Last day, we published an article about common electrically conducting materials used in electrical cables. Now discover the second part of it…
Other than the core electrically conducting material, cable construction consists of non-conducting materials for functionality and aesthetics.
Insulators separate conductors to prevent short-circuits, as well as offer safeguard individuals. For this reason, the material must be able to contain the current within the required region. The common materials used include paper, rubber, and elastomers. Their individual properties are highlighted below.
This is the oldest form of cable insulation, and is still in use for medium voltage systems. The setting includes a tight wrapping of insulating fluid-impregnated paper, followed by a thin lead sheath to provide moisture resistance. Benefits include low dielectric losses, resistance to detriments associated with DC testing, and a verifiable history of reliability.
However, the dielectric features moisture degradation, difficulty in repair, high cost, and high weight due to a large volume of paper required.
Rubber was one of the most used non-conducting materials traditionally in electricity. It occurs in two forms, natural and synthetic rubber. Natural rubber, sourced from the Hevea brasiliensis tree, is of minimal use in its natural form.
Vulcanization and curing include additives such as sulfur, carbon black, and others under heat and pressure. Sulfur adds tensile strength, while carbon filler reduces dielectric strength, resulting to an effective insulator.
Synthetic rubber, on the other hand, involves combination of carbon, hydrogen and other molecules for a material that is similar to natural rubber. The nature and combination of additions determines basic characteristics, applications and temperature range.
An ‘elastomer’ is the most appropriate term for rubber, given the composition and elastic property. However, a number on non rubber-based elastomers exhibit similar properties and include thermo-plastics and thermosets.

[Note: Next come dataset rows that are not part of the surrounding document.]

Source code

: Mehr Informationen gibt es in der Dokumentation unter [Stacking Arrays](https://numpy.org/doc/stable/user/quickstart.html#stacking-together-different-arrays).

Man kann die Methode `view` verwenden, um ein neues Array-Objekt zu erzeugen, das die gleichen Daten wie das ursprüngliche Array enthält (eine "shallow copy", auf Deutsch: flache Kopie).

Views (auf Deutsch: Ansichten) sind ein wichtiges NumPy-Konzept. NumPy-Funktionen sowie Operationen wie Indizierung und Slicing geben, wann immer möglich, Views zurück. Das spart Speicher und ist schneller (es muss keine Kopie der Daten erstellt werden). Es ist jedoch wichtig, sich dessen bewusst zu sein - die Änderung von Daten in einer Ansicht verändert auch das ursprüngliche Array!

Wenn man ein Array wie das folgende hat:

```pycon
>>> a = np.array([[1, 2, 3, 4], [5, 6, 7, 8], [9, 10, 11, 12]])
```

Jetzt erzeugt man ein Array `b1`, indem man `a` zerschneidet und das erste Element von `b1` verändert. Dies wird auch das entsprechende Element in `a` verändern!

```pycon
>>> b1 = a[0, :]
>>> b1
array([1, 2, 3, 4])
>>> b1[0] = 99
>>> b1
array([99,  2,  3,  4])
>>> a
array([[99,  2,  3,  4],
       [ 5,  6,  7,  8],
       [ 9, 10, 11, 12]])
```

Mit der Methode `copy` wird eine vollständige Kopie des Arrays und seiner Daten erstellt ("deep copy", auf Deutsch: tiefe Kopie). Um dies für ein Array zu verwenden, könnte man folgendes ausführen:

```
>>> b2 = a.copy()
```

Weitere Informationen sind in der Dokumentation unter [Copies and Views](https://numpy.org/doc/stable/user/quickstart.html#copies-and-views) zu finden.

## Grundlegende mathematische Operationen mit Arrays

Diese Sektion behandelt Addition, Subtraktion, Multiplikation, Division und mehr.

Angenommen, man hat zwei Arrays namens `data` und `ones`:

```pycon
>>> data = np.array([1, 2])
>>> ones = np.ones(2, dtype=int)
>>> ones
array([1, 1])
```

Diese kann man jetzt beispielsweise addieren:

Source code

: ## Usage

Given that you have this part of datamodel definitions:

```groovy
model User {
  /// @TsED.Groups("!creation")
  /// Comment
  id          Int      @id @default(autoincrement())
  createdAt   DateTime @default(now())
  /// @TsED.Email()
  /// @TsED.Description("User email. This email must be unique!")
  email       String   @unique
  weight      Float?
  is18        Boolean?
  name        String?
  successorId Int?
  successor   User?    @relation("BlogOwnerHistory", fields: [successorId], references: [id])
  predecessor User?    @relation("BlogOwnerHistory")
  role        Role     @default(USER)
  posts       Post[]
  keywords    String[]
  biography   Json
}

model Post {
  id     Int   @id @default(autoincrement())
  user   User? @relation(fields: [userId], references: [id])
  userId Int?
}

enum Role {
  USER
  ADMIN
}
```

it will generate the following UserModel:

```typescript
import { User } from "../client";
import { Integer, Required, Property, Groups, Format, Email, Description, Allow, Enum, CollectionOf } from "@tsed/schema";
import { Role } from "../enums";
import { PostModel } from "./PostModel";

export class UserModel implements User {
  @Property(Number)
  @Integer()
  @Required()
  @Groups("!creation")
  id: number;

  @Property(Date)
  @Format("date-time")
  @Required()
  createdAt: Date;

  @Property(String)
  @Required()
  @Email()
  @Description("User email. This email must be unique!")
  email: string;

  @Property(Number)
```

Commonly referred to as plastics, the two are in widespread use in electrical cables and components due to the ease of manufacture and impressive insulation properties. The primary feature of plastics is that they are synthetically manufactured from derivatives of natural compounds such as crude oil, hydrocarbons, and natural gas.
Thermoplastic retain their flexibility, as well as chemical composition with an instant application and removal of heat. The material, however, melts under extended and steady heat application. For this purpose, other materials are added to improve the insulation properties including high dielectric strength, insulation resistivity, high melting temperature and low dielectric loss, amongst others.
The most common thermoplastic for cable insulation is PVC due to relatively low cost, durability, and accessibility. However, under extended heat application, byproducts such as chlorine lead to toxic fumes, which can be dangerous in confined places such as shafts and tunnels.
Other thermoplastics in use include polyethylene (PE), which features lower dielectric losses than PVC, and voltage stress in the presence of moisture. However, PE tends to be hard and stiff, therefore is not appropriate for winding installations.
Thermosets are different from thermoplastics in that heat application and removal leads to irreversible changes. The common types used in cables include cross-linked polyethylene (XLPE) and ethylene propylene (EPR).
Due to the property highlighted (irreversible change after heat application and removal), thermosets are used for sheet insulation, cable-jointing compounds, and post insulators.
The importance of insulation in electrical cables cannot be overemphasized. Conductor integrity, safety, as well as effectiveness depend on the nature of the chosen material. Do note that there are further variants of the above materials for varied and specialized uses.
However, to achieve the required features, ensure that you select the right material for the application.